Ven. Set 30th, 2022

È ancora tutto avvolto nel mistero la nuova epatite che ha colpito un centinaio di bambini nel regno unito e altri in Europa.

Gli esperti ipotizzano che i ripetuti lockdown potrebbero aver avuto un ruolo. Da gennaio ad oggi nel Regno Unito si contano 108 bambini sotto i 10 anni d’età colpiti da epatite, una malattia infiammatoria del fegato. Di questi otto hanno avuto bisogno di un trapianto di fegato. Sono stati segnalati casi anche negli Stati Uniti, in Irlanda, in Danimarca, nei Paesi Bassi e in Spagna, ma gli scienziati non sono ancora sicuri di cosa ci sia dietro questi casi.

È appena partita un’indagine a tappeto su tutti i centri epatologici pediatrici italiani, per valutare l’eventuale aumento di casi di epatiti acute con cause sconosciute e verificare, di conseguenza, se il nostro Paese è interessato al fenomeno che sta coinvolgendo diversi Paesi. A lanciare l’indagine la Società italiana di gastroenterologia epatologia e nutrizione pediatrica (Sigenp).
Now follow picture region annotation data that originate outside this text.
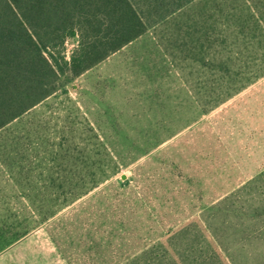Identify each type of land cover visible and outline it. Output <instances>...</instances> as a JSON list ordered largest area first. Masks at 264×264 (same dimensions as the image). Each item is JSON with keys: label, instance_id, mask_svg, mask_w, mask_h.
<instances>
[{"label": "rangeland", "instance_id": "obj_1", "mask_svg": "<svg viewBox=\"0 0 264 264\" xmlns=\"http://www.w3.org/2000/svg\"><path fill=\"white\" fill-rule=\"evenodd\" d=\"M132 2L146 23L141 36L0 129V143L30 166L31 198L15 200L29 223L21 233H31L30 264H67L51 236L65 252L77 238L59 216L89 196H127L136 180L157 196L154 207L137 206L154 213L143 234L182 215L184 232L169 243L176 252L203 264H264L263 248L240 238L251 215L225 206L229 196L216 201L233 170L216 136L230 128L228 112L216 104L228 110L264 73V0Z\"/></svg>", "mask_w": 264, "mask_h": 264}, {"label": "trees", "instance_id": "obj_2", "mask_svg": "<svg viewBox=\"0 0 264 264\" xmlns=\"http://www.w3.org/2000/svg\"><path fill=\"white\" fill-rule=\"evenodd\" d=\"M145 31L132 0H0V129ZM156 198L136 180L127 196L80 199L58 218L74 230L72 247L65 252L66 244L51 238L68 264H203L169 245L184 232L182 215L167 214L159 220L170 222L167 229L143 234L144 218L154 213L137 206L154 207Z\"/></svg>", "mask_w": 264, "mask_h": 264}, {"label": "crops", "instance_id": "obj_3", "mask_svg": "<svg viewBox=\"0 0 264 264\" xmlns=\"http://www.w3.org/2000/svg\"><path fill=\"white\" fill-rule=\"evenodd\" d=\"M232 99L228 110L223 109V102L216 104V113L228 112L224 124L229 122L230 128L223 126L216 136L222 144L223 156L228 154L233 168L230 190L216 201L229 196L231 202L225 206L237 208L239 217L244 216V212L251 215L253 226L240 238L247 237L250 245L262 247L264 254V73L240 87ZM31 181L30 166L16 158L15 147L0 143V264H30L31 233H21L29 230V223L25 226L24 210L16 207L15 200L31 198ZM238 229L245 228L238 225Z\"/></svg>", "mask_w": 264, "mask_h": 264}]
</instances>
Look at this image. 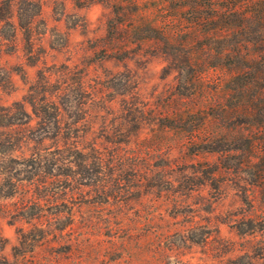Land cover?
Instances as JSON below:
<instances>
[{
    "label": "rangeland",
    "instance_id": "1",
    "mask_svg": "<svg viewBox=\"0 0 264 264\" xmlns=\"http://www.w3.org/2000/svg\"><path fill=\"white\" fill-rule=\"evenodd\" d=\"M249 1L248 26L166 45L148 20L221 8L0 0V107L16 116L0 121V264H264V0ZM243 34L254 59L225 57ZM186 43L204 80L172 57Z\"/></svg>",
    "mask_w": 264,
    "mask_h": 264
},
{
    "label": "trees",
    "instance_id": "2",
    "mask_svg": "<svg viewBox=\"0 0 264 264\" xmlns=\"http://www.w3.org/2000/svg\"><path fill=\"white\" fill-rule=\"evenodd\" d=\"M223 4H220V7L217 6L216 4H214L213 2H207V3H199L196 0V3L192 4V10L193 13L195 15L197 14H202L203 12L205 13V11H207L208 13H210L211 10H218L219 8H221V11L223 12V14H221L220 17L218 18H203L200 15H197L193 18H191L189 20V22H180L178 21V23L180 22L181 27L180 28H175L176 26H174V23L176 20H173V18H169V19H165V20H148L149 24L151 25V28H155L159 35L156 36V38H159L161 40H163L166 45H171L175 40H177L179 38V34L182 31V29H185V31H187L188 35V43H190L189 41H192L193 39H197L199 38V34L204 30L205 27H211L213 25H217L216 27H222V28H228V29H235L236 27L238 28H244L245 26H248L249 23L251 22L250 20V14H244L243 12L246 11V8L249 6V0H237V1H233V0H223ZM117 7V6H116ZM123 13V12H120ZM243 13V14H242ZM247 13V12H246ZM0 21L3 22L4 24H8L9 25V21H10V16H4V14L2 13V11H0ZM133 27H137V20H132L131 21ZM125 24V22L122 20H114V27H116L115 29H121V27ZM139 26V25H138ZM180 26V25H177ZM184 31V30H183ZM244 39L240 40V41H235V42H231L228 45V48H226L225 50V57H228V59H232V53H234L235 55H242L244 60H248L251 61L254 59V57H248V56H244L243 55V51L246 48H249V43H255L257 41V38L255 39L253 36L251 35H244L243 34ZM149 39H153L150 36H147L145 38H143V40L146 42ZM262 40V39H261ZM186 46L191 45V44H185ZM211 46V43L208 44V49L209 53H210V57L212 55L211 53V48L209 47ZM189 47V46H188ZM193 45L190 46V49H192ZM206 49V48H205ZM204 49V50H205ZM198 52L194 51L192 49V51L190 50L189 53H172V57H174V60L176 61V63H178L180 69H184L183 65H189L192 68H194V71L188 75H186L184 78V80H204L207 74L199 73L196 72L195 67H197V65H200L202 63H204V61L200 60L198 58ZM221 56H219L220 58ZM222 57H223V52H222ZM243 60V61H244ZM208 62V60H207ZM208 63H213L211 62V60H209ZM236 63H240L239 60L236 61ZM34 105V104H33ZM16 119V116L11 112V107L10 106H3L0 107V121L1 123H3V125H10L13 123V121ZM20 237H21V241H24L28 238L26 231L24 230H20L19 232ZM5 247V238L2 235L1 231H0V251L2 249H4Z\"/></svg>",
    "mask_w": 264,
    "mask_h": 264
}]
</instances>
Gli esperti incaricati di indagare sull’ondata di queste epatiti – come riporta il Tempo – ritengono che il ciclo infinito di lockdown possa aver svolto un ruolo determinante, indebolendo l’immunità dei bambini e lasciandoli a maggior rischio di contrarre un adenovirus. Scrivendo sulla rivista Eurosurveillance, il team, guidato dall’epidemiologa della Public Health Scotland, Kimberly Marsh, ha affermato che potrebbero esserci molto bambini «immunologicamente naif» nei confronti del virus a causa delle restrizioni. «Le ipotesi principali sono incentrate sull’adenovirus: una nuova variante con una sindrome clinica distinta o una variante che circola regolarmente che ha un impatto più grave sui bambini più piccoli immunologicamente ingenui», spiegano gli studiosi. «L’ultimo scenario potrebbe essere il risultato di una ristretta mescolanza sociale durante la pandemia», aggiungono. Altri scienziati hanno affermato che potrebbe essere stato un virus che ha acquisito «mutazioni insolite».